Author: John Allspaw & Jesse Robbins (eds)
Publisher: O'Reilly, 2010
Aimed at: Anyone who has to manage a web site
Pros: An interesting and readable collection of essays
Cons: Sometimes obvious, raises more questions than answers
Reviewed by: Ian Elliot
One of the biggest problems that confronts us is managing to work out a reasonably robust and scalable architecture for a web site. It almost sounds silly that we have been working on the problem for so long that there can be any doubt about how to do it - but there is!
This is a collection of fairly diverse essays on different aspects of "Keeping the Data on Time", which is the book's subtitle. More prosaically its about building and keeping web sites running mostly told from personal experience. You might think that so much of this stuff is obvious but think again. Many of the stories start out with a "this is how it should be done" and end with a big "but".
This doesn't mean that there aren't some contributions that you will find less than interesting. The first for example is Web Operations:The Career. The point is that most web ops people get there by accident and it's mostly a question of just getting on with it. My guess is that most readers will skip this essay and start the book at How Picnik Uses Cloud Computing, an essay on planning to use cloud based resources - Amazon EC2 in particular. Of course this was written before the Amazon outages and the doubts that have set in over cloud reliability, but it is still relevant if fairly obvious stuff.
Next we have a look at metrics and how to use them - boring but essential. Continuous Deployment is a rehearsal of some of the agile arguments and if you already know about this applying them to the web will come as no surprise.
Infrastructure As Code is quite a nice idea but really it's an argument for a service-oriented architecture that can be run on almost any hardware. The idea is that you infrastructure should be a code repository that can be easily deployed without worrying about exact hardware configuration.
The next essay is on another standard topic - monitoring - but it is well written and a refreshingly honest account of the aims and difficulties of monitoring a web site with an eye to maximizing up time.
Chapter 7 is a re-run of an almost classic essay "How Complex Systems Fail". I for one have never understood why the essay is regarded as important - it mostly states the obvious in over generalizations.

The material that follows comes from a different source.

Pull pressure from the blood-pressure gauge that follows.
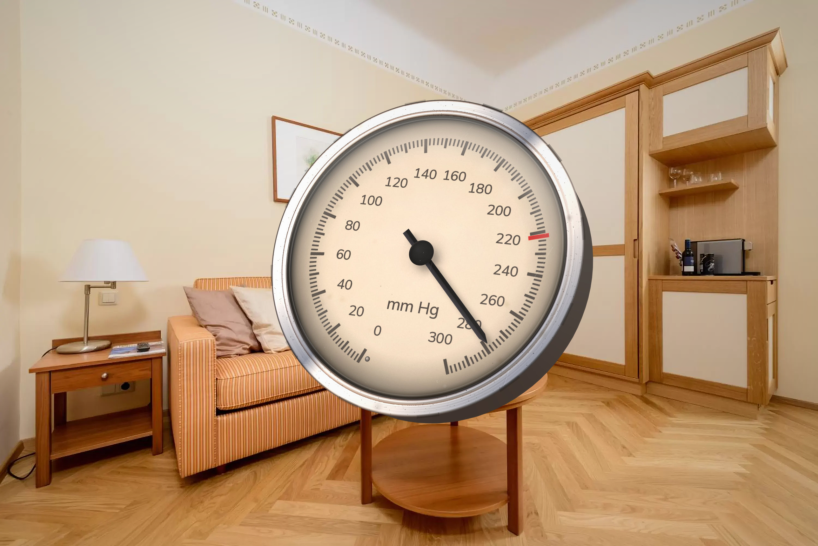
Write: 278 mmHg
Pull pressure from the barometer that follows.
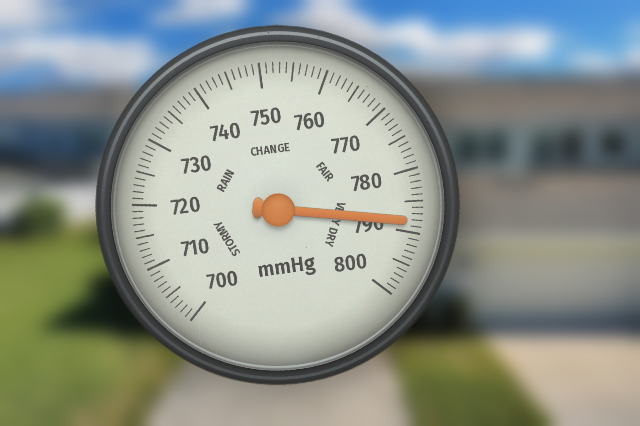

Chapter 8 is an interview with Heather Champ who does something important at Flicker. It isn't quite clear what her role is but it seems to be about keeping the community happy when the system fails. This is a sometimes amusing account of turning failure into a community based joke. Some food for thought about how to represent your failures to your users.
Dealing with Unexpected Traffic Spikes is a really good account of what happens when your popular website suddenly becomes even more popular. It is basically an everyday story of a cache that didn't really know what to do when it became overwhelmed by requests. You almost feel the panic! For me this was the best read in the entire book and there was a sense of anticlimax as the essays returned to focusing on more mundane topics:
- Dev and Ops Collaboration and Cooperations
- How Your Visitors Feel: User-Facing Metrics
- Relational Database Strategy and Tactics for the Web
- How to Make Failure Beautiful: The Art and Science of Postmortems
- Nonrelational Databases
- Agile Infrastructure
- Things that Go Bump in the Night (and How to Sleep Through Them)
Overall what you make of this book depends on how much you know and what you are trying to do. Some of the essays will resonate with you more than others. Some you will think are downright boring and obvious so at the end of the day what you think of the book will depend on what proportion you find relevant.The book doesn't often give solutions to the problems it raises in exact terms. It is more a "you need to move in this direction" sort of advice.
If you want to know about making big websites work then this is a good place to start, if only to discover what you already know.